This is my third and final blog post after living in Germany for almost a whole year. I waited to write this until I was back in the US, so I can note some of the big differences between Germany and the US. As I reflect on my year spent living in Germany, I am filled with a mix of emotions. Excitement, sadness, and a sense of accomplishment all come to mind. This is my final blog post, and I've decided to wait until I am back in the US to write it, so I can compare and contrast my experiences in both countries. But before I delve into the differences, I want to share with you how my last three months in Germany were.

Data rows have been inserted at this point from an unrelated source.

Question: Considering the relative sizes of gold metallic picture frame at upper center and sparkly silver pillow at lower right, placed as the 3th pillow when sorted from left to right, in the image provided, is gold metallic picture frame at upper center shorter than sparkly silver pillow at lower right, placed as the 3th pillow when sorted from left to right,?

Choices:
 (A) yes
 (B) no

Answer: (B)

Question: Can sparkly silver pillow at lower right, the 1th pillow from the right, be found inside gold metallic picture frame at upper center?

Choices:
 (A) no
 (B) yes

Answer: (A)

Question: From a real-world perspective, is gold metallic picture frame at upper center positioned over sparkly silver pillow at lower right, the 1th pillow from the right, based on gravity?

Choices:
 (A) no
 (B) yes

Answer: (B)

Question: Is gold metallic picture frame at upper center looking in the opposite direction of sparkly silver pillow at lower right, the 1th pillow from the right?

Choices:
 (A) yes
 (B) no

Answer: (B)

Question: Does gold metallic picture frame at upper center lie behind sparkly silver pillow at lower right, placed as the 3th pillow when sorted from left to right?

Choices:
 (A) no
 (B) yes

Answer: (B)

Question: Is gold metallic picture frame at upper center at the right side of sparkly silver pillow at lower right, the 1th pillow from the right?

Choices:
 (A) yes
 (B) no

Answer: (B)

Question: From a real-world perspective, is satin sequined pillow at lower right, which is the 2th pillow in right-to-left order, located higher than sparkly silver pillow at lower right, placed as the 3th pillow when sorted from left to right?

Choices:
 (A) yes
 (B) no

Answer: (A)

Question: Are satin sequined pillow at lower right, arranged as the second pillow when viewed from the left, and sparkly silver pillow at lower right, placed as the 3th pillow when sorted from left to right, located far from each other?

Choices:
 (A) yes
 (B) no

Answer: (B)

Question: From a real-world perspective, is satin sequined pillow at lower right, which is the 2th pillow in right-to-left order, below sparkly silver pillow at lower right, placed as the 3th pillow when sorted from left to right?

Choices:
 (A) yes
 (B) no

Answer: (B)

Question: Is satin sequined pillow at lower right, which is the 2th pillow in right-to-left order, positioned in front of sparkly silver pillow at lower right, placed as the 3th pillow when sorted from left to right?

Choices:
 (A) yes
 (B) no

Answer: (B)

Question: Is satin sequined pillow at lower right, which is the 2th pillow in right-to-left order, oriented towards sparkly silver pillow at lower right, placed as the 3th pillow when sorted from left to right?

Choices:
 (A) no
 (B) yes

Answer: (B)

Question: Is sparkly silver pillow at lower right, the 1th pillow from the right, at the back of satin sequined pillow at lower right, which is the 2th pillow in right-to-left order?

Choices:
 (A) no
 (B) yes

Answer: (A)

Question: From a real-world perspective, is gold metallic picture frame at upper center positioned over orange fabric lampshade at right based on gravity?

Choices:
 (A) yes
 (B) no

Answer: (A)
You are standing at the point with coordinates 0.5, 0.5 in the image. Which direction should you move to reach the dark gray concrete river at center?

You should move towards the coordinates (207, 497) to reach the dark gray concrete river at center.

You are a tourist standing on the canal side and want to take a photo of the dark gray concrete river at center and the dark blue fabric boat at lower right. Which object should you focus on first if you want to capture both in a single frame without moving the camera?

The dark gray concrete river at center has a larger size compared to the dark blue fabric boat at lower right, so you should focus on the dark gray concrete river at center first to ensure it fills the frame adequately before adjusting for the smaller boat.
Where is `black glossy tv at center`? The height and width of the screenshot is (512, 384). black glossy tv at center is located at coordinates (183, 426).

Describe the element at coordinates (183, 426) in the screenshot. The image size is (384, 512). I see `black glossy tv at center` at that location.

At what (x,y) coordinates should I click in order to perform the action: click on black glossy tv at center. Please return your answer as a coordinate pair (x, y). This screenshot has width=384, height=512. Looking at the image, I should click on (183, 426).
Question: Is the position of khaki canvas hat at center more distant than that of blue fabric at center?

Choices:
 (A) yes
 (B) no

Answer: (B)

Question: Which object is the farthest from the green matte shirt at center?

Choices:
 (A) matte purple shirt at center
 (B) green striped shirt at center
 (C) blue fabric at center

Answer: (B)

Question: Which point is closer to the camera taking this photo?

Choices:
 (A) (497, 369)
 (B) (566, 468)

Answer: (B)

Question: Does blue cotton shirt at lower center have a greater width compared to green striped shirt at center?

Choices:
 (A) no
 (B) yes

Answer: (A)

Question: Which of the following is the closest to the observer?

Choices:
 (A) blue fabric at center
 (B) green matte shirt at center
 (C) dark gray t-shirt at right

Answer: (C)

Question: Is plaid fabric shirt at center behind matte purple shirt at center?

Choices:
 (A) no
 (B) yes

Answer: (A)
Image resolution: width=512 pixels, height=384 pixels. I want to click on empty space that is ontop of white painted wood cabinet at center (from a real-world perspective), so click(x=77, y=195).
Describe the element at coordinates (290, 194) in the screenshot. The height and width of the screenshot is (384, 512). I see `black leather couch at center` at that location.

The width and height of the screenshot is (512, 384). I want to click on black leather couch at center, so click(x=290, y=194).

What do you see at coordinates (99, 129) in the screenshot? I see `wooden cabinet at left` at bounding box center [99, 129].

In those last three months, I had the opportunity to go on a couple of amazing trips, including Berlin and Switzerland. I explored a snowy Munich and witnessed the beauty of its Christmas markets. Berlin had been on my bucket list for almost my entire time in Germany, and I finally had the chance to visit. I went during Halloween and attended "Germany's Biggest Halloween Party". It was a huge event with 10-15 different DJs and thousands of people dressed in spooky costumes. I decided to do a Top Gun theme and grew out a mustache for the occasion.

A month later, my sister came to visit me and we took a trip to Switzerland. We stayed in Zurich and also took a tour to the "Top of Europe" in the Swiss Alps. The train ride to the top took about 30-45 minutes. We also visited the Lindt Home of Chocolate Museum in Zurich, which was a dream come true for me being a chocolate lover. However, it was hard to stay in Switzerland for long due to the high cost of living. Switzerland is one of the most expensive countries in the world, and you can definitely feel it when trying to buy a $15 burger at Burger King

When we returned to Munich, the Christmas markets opened and I had the chance to explore the beautiful markets. A couple of weeks later, we had a snowfall, and being from Alabama, I rarely see snow. I took advantage of this opportunity and walked around the city to see all of the beautiful sights. I went to a really cool palace and took some awesome photos.

After that, I only had about a week left in Germany. I did everything that I knew I would miss, and ate my last Döner. My last day of work was a bit sad, as my boss got me some BMW merch to take home with me. However, I was excited to go home.

Upon arriving home, I quickly noticed some differences. Cars and large parking lots stood out to me, as I noticed them even before landing. Another difference was the customer service, which I found to be much friendlier in the US than in Germany. When I finally got to Birmingham, my family was waiting for me at the airport. But I was more excited to see my dog.

Overall, I have to say that the transition was smoother than I had expected. It was like riding a bike, everything felt natural even though it had been a long time since I lived in the US. I was expecting a bigger reverse culture shock. At the end of the day, the biggest difference between Germany and the US, in my opinion, is population density and language. But even then, most Germans can speak very good English.

I am very happy with my trip, even though it was challenging at times. I learned much more than I thought I would and I am looking forward to returning to Germany at some point in the future.